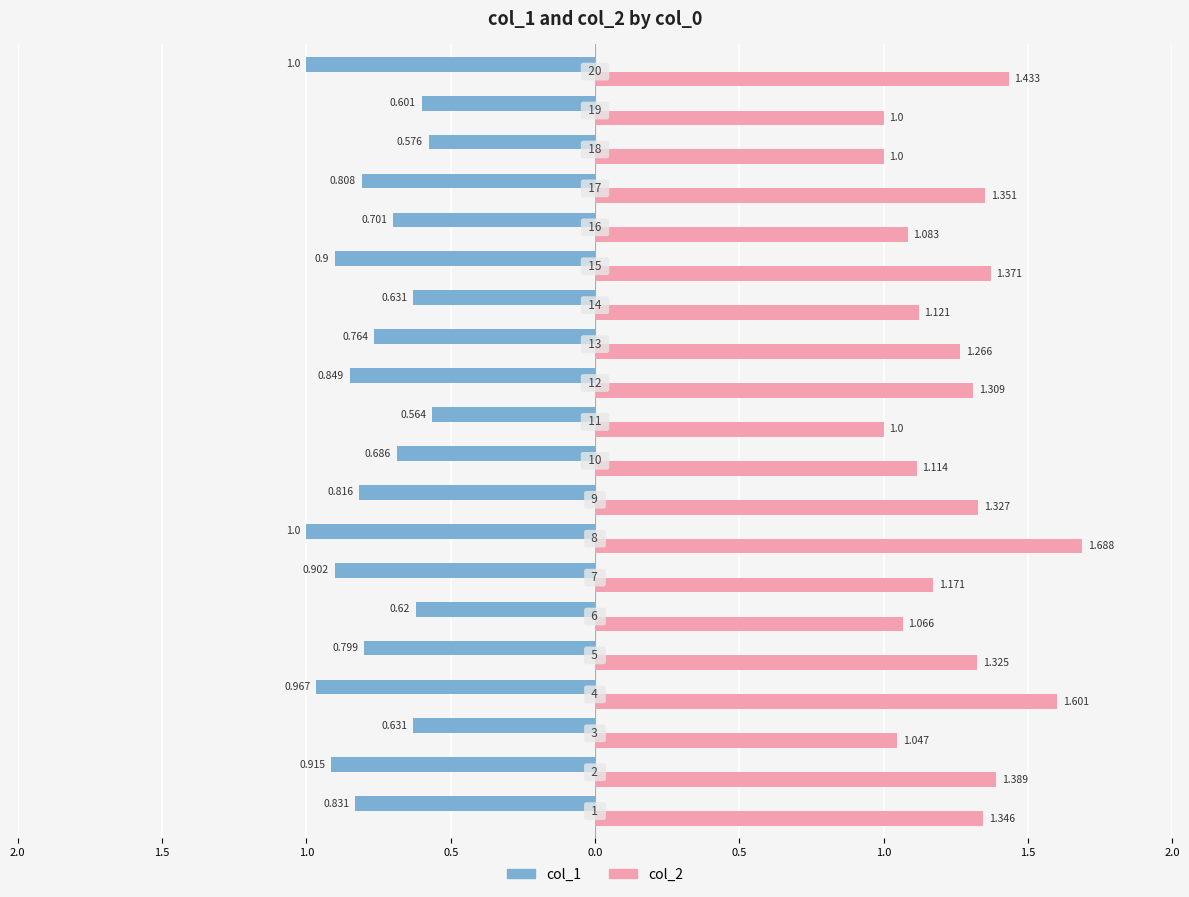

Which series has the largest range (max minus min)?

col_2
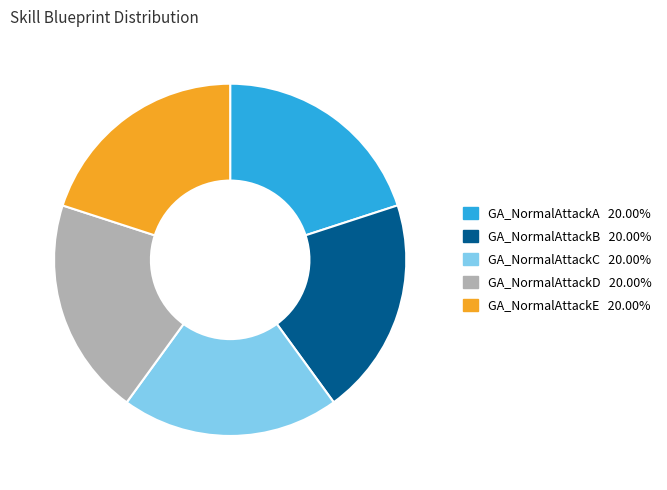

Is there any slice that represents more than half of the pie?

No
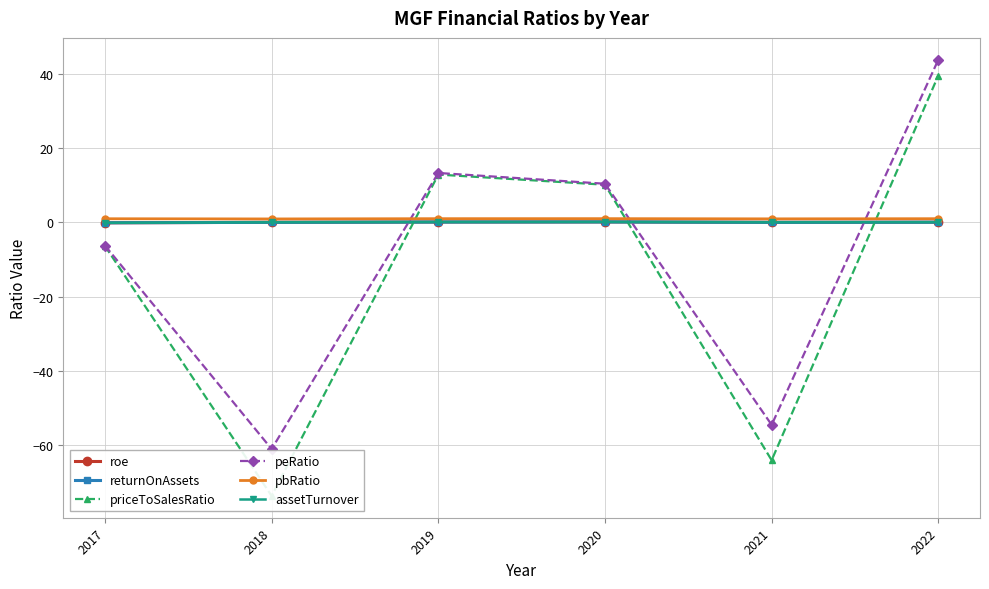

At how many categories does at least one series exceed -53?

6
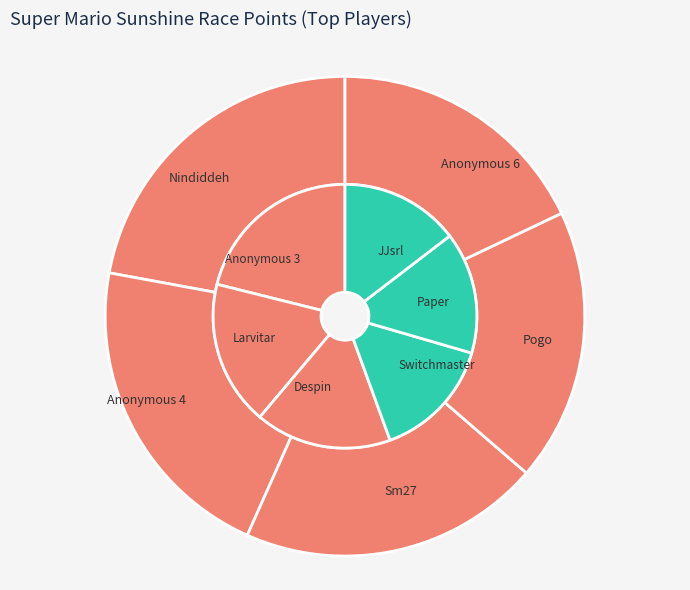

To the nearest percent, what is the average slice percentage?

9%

TASK DIRECTIONS
Lay out every line of the material above as a Markdown table with the columns No. and Text, numbering the rows in order. Omit the blank lines and the bracketed picture lines.

RESULT OF THE TASK
| No. | Text |
|---|---|
| 1 | Which series has the largest range (max minus min)? |
| 2 | col_2 |
| 3 | Is there any slice that represents more than half of the pie? |
| 4 | No |
| 5 | At how many categories does at least one series exceed -53? |
| 6 | 6 |
| 7 | To the nearest percent, what is the average slice percentage? |
| 8 | 9% |